+++ Passage provided

- Venue: Padepokan Pencak Silat
- Dates: 23–29 August 2018
- Competitors: 10 from 10 nations

Medalists
| gold medal | Trần Đình Nam | Vietnam |
| silver medal | Fauzi Khalid | Malaysia |
| bronze medal | Daniiar Tokurov | Kyrgyzstan |
| bronze medal | Amri Rusdana | Indonesia |

= Pencak silat at the 2018 Asian Games – Men's tanding 75 kg =

The men's tanding 75 kilograms competition at the 2018 Asian Games took place from 23 to 29 August 2018 at Padepokan Pencak Silat, Taman Mini Indonesia Indah, Jakarta, Indonesia.

Pencak silat is traditional Indonesian martial arts. Pencak silat is assessed from a punch, kick, sweep, and dings. The target that must be addressed is the patron in the body of every fighter who competed. Each judge gives an individual score for each competitor. The score given to each boxer would be taken from all 5 judges.

++++++

Can you write out the portion of the pencak silat page that opens with the words containing "The men's tanding" and closes with "all 5 judges."? The items after this page are unrelated and play no part here.

+++ Record list

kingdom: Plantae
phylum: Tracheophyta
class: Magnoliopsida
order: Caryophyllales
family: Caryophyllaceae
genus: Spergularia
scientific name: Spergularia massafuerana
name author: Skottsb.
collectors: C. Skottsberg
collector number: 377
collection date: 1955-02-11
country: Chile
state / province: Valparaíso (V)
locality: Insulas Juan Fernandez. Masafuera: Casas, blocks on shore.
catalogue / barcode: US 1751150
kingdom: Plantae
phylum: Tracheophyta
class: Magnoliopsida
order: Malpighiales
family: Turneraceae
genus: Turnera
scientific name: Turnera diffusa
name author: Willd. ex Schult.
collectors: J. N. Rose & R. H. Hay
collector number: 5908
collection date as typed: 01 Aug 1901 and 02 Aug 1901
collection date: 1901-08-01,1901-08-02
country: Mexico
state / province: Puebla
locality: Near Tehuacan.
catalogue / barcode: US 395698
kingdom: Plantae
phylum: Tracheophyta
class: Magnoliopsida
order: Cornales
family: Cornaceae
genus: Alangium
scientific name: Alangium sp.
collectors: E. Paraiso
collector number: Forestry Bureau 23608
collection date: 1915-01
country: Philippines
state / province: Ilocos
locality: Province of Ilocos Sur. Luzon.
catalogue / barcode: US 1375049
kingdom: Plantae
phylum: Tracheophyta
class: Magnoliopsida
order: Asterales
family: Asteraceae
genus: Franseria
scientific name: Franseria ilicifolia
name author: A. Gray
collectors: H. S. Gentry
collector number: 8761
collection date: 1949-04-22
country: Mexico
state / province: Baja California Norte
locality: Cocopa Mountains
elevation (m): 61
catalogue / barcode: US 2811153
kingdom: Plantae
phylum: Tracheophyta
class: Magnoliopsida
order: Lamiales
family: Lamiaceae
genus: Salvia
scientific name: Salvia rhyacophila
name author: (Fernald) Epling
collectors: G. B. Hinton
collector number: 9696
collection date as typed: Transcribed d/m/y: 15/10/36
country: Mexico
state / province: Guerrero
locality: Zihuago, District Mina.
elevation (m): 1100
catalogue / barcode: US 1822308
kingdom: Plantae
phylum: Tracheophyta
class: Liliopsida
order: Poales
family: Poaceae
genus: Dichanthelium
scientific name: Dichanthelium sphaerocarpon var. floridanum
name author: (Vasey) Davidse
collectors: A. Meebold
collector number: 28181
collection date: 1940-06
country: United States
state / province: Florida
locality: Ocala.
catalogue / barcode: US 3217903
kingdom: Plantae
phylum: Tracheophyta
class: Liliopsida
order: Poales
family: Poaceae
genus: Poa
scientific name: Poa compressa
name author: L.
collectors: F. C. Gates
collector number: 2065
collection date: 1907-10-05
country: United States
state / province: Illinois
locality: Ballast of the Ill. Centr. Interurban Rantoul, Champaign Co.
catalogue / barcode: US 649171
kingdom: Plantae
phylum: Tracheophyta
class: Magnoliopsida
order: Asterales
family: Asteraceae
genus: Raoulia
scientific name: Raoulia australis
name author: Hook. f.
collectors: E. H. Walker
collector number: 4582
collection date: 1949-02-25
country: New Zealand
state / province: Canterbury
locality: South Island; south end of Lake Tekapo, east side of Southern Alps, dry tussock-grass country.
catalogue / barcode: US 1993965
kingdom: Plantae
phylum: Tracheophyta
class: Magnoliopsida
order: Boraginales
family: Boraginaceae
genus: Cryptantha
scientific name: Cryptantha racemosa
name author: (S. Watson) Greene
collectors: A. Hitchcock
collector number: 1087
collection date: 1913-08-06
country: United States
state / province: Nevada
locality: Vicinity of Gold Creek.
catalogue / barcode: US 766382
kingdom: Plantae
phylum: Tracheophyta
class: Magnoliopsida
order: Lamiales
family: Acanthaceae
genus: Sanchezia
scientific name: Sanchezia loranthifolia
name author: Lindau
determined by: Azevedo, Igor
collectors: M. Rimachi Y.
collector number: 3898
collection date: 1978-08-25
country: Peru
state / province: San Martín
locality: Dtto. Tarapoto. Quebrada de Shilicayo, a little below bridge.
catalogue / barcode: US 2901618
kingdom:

++++++

§ **Written solution**:
The men's tanding 75 kilograms competition at the 2018 Asian Games took place from 23 to 29 August 2018 at Padepokan Pencak Silat, Taman Mini Indonesia Indah, Jakarta, Indonesia.

Pencak silat is traditional Indonesian martial arts. Pencak silat is assessed from a punch, kick, sweep, and dings. The target that must be addressed is the patron in the body of every fighter who competed. Each judge gives an individual score for each competitor. The score given to each boxer would be taken from all 5 judges.